_Your task:_ Revise the osmx location storage comment from "bdon avatar bdon" up to and including "not edited heavily)", putting "drive" wherever "disk" appears.

_Text excerpt:_
Code Monkey home page Code Monkey logo

Comments (24)

bdon avatar bdon commented on May 24, 2024 1

the page fault rate when accessing locations should be higher now

Locations were previously stored as 64 bit integers. The records for the "Locations" table in the osmx file occupy contiguous pages of storage on disk, ordered by node ID. Adding a 32 bit version number increases the record size by 50%, so less records fit on a single disk page.

When osm extract is run, a way's member nd references are resolved into lat/lng by seeking over the locations table; in order of increasing way id. This has very poor locality; extracting Boston might include ways 12345 and 12346, but ways 12345 and 12346 might reference nodes anywhere from 1 to 1000000; the node ID is essentially random (unless it's a set of ways and nodes that were all created around the same time and not edited heavily)

_Given information:_
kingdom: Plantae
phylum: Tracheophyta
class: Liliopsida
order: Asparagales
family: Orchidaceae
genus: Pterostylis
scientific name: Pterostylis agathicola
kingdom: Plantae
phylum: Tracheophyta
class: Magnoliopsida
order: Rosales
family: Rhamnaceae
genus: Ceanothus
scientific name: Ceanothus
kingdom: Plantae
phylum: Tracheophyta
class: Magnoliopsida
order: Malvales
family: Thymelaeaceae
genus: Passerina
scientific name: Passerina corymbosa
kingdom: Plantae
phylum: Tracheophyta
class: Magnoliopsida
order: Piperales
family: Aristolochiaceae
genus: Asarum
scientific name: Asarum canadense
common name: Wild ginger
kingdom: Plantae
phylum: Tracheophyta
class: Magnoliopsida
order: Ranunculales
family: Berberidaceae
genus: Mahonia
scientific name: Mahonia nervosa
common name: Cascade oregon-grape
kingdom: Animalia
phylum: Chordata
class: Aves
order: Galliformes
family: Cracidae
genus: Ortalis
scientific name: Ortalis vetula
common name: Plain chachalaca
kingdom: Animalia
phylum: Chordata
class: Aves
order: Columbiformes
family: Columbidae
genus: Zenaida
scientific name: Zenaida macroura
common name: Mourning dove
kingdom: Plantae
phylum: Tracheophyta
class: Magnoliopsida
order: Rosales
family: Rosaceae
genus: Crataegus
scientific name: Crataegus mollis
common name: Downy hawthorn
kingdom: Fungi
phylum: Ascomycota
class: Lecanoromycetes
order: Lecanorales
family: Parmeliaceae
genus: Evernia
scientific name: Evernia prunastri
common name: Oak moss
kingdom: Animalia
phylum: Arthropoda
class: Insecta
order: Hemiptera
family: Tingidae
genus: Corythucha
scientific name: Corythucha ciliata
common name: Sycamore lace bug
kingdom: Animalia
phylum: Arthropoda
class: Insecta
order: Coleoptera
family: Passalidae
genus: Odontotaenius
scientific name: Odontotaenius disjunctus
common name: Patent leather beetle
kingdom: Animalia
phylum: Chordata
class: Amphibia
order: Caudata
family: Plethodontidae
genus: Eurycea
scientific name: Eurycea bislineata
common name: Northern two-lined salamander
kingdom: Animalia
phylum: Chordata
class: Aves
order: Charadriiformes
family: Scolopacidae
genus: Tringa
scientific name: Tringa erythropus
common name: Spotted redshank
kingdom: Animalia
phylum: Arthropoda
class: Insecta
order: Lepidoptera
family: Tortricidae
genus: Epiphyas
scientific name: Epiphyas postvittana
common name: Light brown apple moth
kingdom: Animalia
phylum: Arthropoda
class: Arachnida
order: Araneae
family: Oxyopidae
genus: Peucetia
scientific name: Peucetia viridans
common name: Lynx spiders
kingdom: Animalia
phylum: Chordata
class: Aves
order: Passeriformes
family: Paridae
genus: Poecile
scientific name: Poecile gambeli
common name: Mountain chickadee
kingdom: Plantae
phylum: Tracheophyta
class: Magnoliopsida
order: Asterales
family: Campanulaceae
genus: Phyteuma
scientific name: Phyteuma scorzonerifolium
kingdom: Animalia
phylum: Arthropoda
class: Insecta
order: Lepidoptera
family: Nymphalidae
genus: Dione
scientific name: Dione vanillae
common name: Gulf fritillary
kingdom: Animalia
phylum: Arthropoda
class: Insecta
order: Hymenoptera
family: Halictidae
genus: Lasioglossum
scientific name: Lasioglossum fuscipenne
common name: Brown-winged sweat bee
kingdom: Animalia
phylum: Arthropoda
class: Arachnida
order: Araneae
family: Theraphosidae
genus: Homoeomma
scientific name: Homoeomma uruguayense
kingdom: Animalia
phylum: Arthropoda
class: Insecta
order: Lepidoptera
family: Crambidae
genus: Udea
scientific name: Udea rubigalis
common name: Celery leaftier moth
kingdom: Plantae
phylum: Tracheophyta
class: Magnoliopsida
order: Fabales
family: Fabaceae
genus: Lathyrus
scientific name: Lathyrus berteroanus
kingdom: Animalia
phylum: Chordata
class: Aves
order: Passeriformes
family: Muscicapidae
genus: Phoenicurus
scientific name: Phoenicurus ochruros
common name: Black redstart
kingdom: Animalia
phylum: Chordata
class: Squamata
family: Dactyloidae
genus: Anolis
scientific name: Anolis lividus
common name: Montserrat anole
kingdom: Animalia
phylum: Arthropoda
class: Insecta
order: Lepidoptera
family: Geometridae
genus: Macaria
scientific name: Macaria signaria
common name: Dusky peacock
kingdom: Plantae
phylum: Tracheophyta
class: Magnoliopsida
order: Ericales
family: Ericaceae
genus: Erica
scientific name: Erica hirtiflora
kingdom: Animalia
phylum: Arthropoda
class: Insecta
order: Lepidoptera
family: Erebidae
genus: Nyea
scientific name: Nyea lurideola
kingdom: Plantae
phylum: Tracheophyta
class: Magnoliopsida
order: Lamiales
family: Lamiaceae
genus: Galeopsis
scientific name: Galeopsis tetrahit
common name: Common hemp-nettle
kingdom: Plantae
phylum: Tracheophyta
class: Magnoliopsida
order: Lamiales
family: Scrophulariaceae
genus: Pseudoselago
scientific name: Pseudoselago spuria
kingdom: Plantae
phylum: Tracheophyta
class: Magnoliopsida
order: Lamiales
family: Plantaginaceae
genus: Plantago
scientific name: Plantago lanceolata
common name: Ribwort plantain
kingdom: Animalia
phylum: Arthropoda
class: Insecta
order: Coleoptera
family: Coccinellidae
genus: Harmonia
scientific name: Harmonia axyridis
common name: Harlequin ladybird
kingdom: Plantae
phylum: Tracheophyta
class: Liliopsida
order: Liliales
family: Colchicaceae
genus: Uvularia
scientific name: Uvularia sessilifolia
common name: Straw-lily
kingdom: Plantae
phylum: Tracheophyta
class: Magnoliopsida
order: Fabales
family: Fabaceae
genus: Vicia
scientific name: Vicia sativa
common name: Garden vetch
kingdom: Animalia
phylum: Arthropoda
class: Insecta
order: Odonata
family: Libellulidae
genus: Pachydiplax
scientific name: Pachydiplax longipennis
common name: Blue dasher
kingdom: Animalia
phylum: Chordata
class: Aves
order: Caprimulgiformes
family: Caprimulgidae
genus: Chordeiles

_Answer to the problem:_
bdon avatar bdon commented on May 24, 2024 1

the page fault rate when accessing locations should be higher now

Locations were previously stored as 64 bit integers. The records for the "Locations" table in the osmx file occupy contiguous pages of storage on drive, ordered by node ID. Adding a 32 bit version number increases the record size by 50%, so less records fit on a single drive page.

When osm extract is run, a way's member nd references are resolved into lat/lng by seeking over the locations table; in order of increasing way id. This has very poor locality; extracting Boston might include ways 12345 and 12346, but ways 12345 and 12346 might reference nodes anywhere from 1 to 1000000; the node ID is essentially random (unless it's a set of ways and nodes that were all created around the same time and not edited heavily)